Legendre's formula counts the number of positive integers less than or equal to a number $x$ which are not divisible by any of the first $a$ primes: $$\begin{align} &\phi(x,a)=\lfloor x \rfloor-\sum_{p_i\le a}\left\lfloor \dfrac{ x }{(p_i)}\right\rfloor+\sum_{p_i<p_j\le a}\left\lfloor\dfrac{ x}{(p_ip_j)}\right\rfloor-\sum_{p_i<p_j<p_k\le a}\left\lfloor \dfrac{x}{(p_ip_jp_k)}\right\rfloor+\dots \end{align}$$ then $\pi(x)=\phi\bigl(x,\pi (\sqrt{x})\bigr)+\pi (\sqrt{x})-1$ as given here.

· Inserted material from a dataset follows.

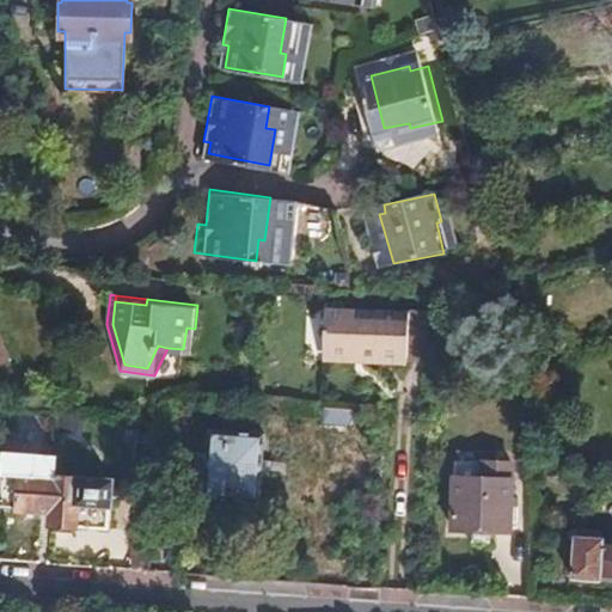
[(322,317),(319,357),(403,363),(407,317),(344,312),(322,311),(322,317)]
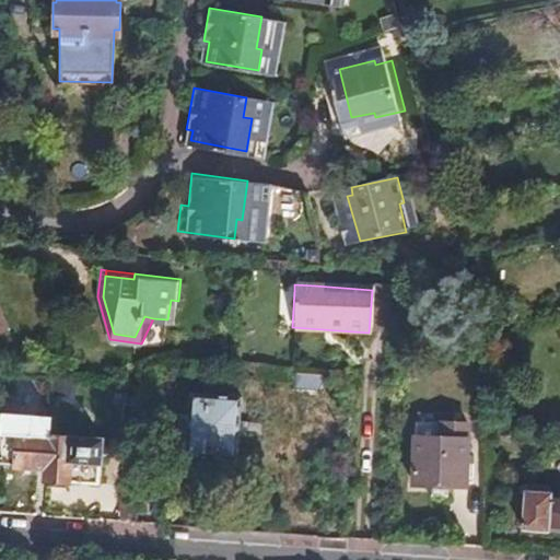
[(175,321),(178,301),(171,300),(167,319),(175,321)]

My question is, why does $\bigl\lfloor\phi(x,\lfloor\sqrt{x}\rfloor)+\sqrt{x}-1\bigr\rfloor$ also equal $\pi(x)?$

Answer 1

Note: In your sums, you must have $i\leqslant a$ etc. instead of $p_i \leqslant a$ to consider the first $a$ primes, and not the primes $\leqslant a$.

Whenever $a \geqslant \pi(\sqrt{x})$, the numbers $\leqslant x$ not divisible by any of the first $a$ primes are the primes between $p_a$ (exclusive) and $x$ (inclusive), and $1$. So then you have

$$\phi(x,a) = \pi(x) - a + 1.$$

Since $\lfloor \sqrt{x}\rfloor \geqslant \pi(\sqrt{x})$, the identity follows for $a = \lfloor\sqrt{x}\rfloor$.

Answer 2

$\phi(x,\pi(\sqrt{x}))$ is the number of positive integers $\le x$ which are not divisible by any prime $\le\sqrt{x}$. In other words, it is a count of the primes which are $\le x$ but $>\sqrt{x}$. Except that it also counts 1 (which is not considered a prime. So to get $\pi(x)$ we need to add the number of primes $\le\sqrt{x}$ which is just $\pi(\sqrt{x})$ and subtract 1.